No presente, o protagonista, a fim de descobrir a verdade, contrata um detetive para investigar Sarah. Os mal entendidos nos desviam da verdade; o ódio e a infelicidade enviesam nossos olhares à tragédia e ao esquecimento. Sua “leve curiosidade”, eventualmente, serve de algo. A montagem, que já impressionava com as rápidas inserções de flashbacks, diferenciando o passado do presente, “embaralha” a narrativa para, aos poucos, apresentar o cenário completo; os dois lados da moeda. Se antes estávamos presos às dúvidas e angústias de Maurice, agora, entendemos as motivações de Sarah, que, após um desejo concretizado, se depara com um amor que não se enxerga nem se toca. Esse é o cerne da crise do casal extraconjugal: cético e inimigo de qualquer fé, o protagonista nunca seria capaz de compreender a convicção espiritual/divina que assolou o peito de Sarah. Ela não buscou respostas, mas Ele as deu mesmo assim. “O Senhor me esvazia de amor e preenche esse vazio”. Ao cumprir sua promessa (leia-se, sacrifício) e acreditar no oculto, Sarah adere ao modo estátua; a uma realidade inócua e letárgica. O amor entre os dois nunca morreu e até há um princípio de esperança; todavia, ninguém é imune aos compromissos quebrados com Deus. Morta de qualquer forma, Sarah prefere perecer com um sorriso no rosto. 

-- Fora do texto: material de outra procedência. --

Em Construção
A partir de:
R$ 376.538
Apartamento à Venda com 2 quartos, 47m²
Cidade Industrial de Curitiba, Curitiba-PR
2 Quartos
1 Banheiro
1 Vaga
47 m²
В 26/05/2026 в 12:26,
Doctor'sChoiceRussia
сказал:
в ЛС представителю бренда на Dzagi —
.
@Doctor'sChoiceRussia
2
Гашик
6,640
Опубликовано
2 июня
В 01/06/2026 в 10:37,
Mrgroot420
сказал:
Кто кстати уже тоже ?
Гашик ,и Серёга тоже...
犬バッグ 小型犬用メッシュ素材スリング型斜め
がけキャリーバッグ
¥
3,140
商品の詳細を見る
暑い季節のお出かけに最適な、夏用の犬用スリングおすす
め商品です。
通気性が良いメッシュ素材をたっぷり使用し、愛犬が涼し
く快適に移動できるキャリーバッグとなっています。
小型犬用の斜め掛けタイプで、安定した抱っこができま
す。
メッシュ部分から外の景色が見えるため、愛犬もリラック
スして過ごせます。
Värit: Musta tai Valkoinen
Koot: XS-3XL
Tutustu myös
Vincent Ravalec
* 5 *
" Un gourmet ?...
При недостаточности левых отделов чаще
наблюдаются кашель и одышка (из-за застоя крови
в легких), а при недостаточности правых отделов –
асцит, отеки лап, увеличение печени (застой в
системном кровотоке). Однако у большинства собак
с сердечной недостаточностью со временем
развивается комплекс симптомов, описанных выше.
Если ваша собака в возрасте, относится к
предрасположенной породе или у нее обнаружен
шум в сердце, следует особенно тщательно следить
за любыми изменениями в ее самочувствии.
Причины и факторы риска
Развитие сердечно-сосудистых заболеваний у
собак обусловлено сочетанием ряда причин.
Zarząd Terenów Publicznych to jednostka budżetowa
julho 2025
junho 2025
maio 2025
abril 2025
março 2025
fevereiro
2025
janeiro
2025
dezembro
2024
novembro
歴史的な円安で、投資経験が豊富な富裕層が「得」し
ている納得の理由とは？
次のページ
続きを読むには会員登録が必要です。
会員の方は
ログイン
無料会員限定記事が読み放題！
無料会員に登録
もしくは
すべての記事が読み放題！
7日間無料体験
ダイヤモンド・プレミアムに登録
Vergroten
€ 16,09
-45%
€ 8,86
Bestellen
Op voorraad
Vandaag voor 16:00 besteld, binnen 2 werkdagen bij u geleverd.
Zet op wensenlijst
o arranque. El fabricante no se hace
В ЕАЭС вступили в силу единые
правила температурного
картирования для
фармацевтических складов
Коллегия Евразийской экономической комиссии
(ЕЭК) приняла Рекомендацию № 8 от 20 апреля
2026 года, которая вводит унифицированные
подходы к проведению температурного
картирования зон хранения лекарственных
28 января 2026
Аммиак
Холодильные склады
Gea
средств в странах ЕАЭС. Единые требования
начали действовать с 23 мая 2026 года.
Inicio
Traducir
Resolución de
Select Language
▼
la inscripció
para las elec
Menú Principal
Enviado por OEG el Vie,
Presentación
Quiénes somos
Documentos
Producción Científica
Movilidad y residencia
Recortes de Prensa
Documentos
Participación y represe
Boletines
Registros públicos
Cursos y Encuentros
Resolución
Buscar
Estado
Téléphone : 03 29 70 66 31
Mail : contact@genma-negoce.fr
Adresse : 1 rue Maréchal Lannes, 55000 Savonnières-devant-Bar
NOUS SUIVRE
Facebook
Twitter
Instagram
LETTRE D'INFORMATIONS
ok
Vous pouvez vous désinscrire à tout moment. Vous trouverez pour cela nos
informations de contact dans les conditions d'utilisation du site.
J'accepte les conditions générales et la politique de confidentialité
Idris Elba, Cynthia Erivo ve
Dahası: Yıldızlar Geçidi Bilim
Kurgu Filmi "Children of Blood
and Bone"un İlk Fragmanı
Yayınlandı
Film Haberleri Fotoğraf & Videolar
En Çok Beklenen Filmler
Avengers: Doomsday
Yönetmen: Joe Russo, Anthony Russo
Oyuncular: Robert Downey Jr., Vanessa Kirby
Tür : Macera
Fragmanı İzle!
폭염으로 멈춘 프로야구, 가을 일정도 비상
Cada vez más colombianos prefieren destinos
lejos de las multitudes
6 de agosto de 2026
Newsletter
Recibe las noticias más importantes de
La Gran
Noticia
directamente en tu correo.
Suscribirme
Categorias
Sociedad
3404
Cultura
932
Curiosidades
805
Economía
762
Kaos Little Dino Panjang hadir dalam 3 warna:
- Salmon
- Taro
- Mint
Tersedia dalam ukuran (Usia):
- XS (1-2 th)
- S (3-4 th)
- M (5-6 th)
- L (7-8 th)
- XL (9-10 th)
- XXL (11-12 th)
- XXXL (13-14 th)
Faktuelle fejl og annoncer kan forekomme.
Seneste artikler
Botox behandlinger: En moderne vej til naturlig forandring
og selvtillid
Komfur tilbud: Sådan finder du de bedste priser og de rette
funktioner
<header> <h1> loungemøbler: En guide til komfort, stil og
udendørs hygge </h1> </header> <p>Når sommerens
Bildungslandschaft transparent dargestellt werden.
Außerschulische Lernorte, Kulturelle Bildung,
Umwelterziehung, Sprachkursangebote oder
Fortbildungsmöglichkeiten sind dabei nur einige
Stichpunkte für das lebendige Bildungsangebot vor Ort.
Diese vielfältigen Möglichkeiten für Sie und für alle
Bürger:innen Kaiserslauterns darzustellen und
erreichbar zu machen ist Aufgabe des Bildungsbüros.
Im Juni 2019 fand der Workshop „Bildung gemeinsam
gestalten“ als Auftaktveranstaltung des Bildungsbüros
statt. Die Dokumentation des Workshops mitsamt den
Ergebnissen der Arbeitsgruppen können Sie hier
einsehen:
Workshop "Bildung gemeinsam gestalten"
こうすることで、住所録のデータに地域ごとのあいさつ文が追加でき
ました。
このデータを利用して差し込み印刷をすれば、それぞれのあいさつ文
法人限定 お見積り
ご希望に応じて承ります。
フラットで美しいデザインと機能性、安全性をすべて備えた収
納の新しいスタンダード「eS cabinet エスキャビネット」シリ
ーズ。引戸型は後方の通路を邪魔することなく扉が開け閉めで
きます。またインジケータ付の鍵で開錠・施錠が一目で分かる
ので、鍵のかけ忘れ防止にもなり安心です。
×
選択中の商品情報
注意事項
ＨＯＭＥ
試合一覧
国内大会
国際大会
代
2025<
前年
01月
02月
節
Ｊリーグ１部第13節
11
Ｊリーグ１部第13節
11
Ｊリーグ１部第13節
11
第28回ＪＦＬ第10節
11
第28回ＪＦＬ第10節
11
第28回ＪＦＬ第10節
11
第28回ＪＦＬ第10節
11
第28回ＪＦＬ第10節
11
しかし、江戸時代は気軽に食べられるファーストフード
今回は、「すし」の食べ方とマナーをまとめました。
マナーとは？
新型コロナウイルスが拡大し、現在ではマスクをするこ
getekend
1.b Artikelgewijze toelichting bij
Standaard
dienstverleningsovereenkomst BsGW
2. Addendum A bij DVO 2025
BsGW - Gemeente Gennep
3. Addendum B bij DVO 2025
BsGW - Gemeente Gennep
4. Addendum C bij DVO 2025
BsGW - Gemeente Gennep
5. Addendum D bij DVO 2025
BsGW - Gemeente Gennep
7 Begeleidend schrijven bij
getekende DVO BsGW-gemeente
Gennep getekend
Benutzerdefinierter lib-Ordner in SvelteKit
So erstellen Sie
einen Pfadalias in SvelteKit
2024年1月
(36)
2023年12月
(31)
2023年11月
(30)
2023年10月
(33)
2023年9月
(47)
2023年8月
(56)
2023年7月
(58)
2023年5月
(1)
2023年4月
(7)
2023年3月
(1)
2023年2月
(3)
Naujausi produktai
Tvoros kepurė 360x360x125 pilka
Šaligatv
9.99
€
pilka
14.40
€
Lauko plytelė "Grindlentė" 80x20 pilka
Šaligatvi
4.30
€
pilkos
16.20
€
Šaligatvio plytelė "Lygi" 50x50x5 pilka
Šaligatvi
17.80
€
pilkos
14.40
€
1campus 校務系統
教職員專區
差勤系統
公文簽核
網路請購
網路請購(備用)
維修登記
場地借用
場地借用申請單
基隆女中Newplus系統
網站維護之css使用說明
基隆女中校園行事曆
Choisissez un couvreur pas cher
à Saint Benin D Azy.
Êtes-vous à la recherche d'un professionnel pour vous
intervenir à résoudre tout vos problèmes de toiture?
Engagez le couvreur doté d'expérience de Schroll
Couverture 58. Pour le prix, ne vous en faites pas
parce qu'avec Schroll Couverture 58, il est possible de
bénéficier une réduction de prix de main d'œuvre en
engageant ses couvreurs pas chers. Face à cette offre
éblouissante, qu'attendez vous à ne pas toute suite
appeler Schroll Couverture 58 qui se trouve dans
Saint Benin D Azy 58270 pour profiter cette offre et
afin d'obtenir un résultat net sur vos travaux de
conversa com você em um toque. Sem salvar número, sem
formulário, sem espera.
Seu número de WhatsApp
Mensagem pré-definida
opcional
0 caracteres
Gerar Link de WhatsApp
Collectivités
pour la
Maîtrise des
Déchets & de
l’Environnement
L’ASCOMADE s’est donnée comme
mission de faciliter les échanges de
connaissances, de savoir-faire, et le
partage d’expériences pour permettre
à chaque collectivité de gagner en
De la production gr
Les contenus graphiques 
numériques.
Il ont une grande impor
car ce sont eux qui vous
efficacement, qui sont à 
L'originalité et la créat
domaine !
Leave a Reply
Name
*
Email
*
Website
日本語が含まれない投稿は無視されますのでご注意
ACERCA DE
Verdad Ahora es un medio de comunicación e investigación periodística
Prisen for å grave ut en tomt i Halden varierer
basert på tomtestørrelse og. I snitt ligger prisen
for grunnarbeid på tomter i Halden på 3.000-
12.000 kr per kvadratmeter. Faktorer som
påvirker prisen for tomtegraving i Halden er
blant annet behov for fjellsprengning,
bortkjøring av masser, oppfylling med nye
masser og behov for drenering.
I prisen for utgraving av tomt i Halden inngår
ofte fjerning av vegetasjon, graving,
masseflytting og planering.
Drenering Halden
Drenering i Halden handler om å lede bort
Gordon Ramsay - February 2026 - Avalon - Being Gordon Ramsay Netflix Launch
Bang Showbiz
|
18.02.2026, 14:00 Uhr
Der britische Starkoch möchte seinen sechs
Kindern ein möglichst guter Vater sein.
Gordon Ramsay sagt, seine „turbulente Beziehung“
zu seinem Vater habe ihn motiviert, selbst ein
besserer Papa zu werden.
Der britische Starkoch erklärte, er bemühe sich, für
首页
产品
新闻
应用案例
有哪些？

Potente em seu discurso sobre a fé, “The End of The Affair” é uma tragédia romântica cuja maior força está no mundo das sensações. O trabalho de fotografia é magistral, sendo o ponto de maior destaque do filme. Não existem espaços convidativos; as ruas são intoxicadas por tons frios (entre o cinza e o azul) e por uma névoa de maus prenúncios. A chuva é frequente, como se fossem lágrimas desabando do céu. O uso sutil de soft focus confere uma fragilidade ainda maior às relações e aos personagens, o que também é pontuado pelo uso de ângulos holandeses. O figurino vermelho de Sarah é um símbolo que reforça sua natureza apaixonada. A direção de arte acerta ao caracterizar a casa de Sarah e Henry como impecável, dialogando com o casamento de aparências que eles mantêm há tempos. Henry é como uma de suas almofadas; um homem inexpressivo que pode até nutrir sentimentos amorosos por Sarah, mas que é incapaz de demonstrá-los. Talvez ele esconda algo sobre sua natureza. Neil Jordan merece elogios por orquestrar um equilíbrio de perspectivas, apresentando pontos de vistas distintos a partir de ângulos distintos de cenas que já conhecemos. Sua mise en scéne é preciosa. Perto do fim, Henry e Maurice conversam com um padre. De frente para o padre, em pé de igualdade, está Henry, o marido; ao fundo, com o rosto do padre em primeiro plano (o que gera um desconforto proposital), está Maurice, o amante – em uma sequência, teoricamente, simples, Jordan desenha a moral católica e o desprezo do protagonista pela religião.

Ralph Fiennes e Julianne Moore tiram seus papéis de letra, abraçando a poesia romântica e a estética melancólica. “The End of The Affair” merece ser redescoberto.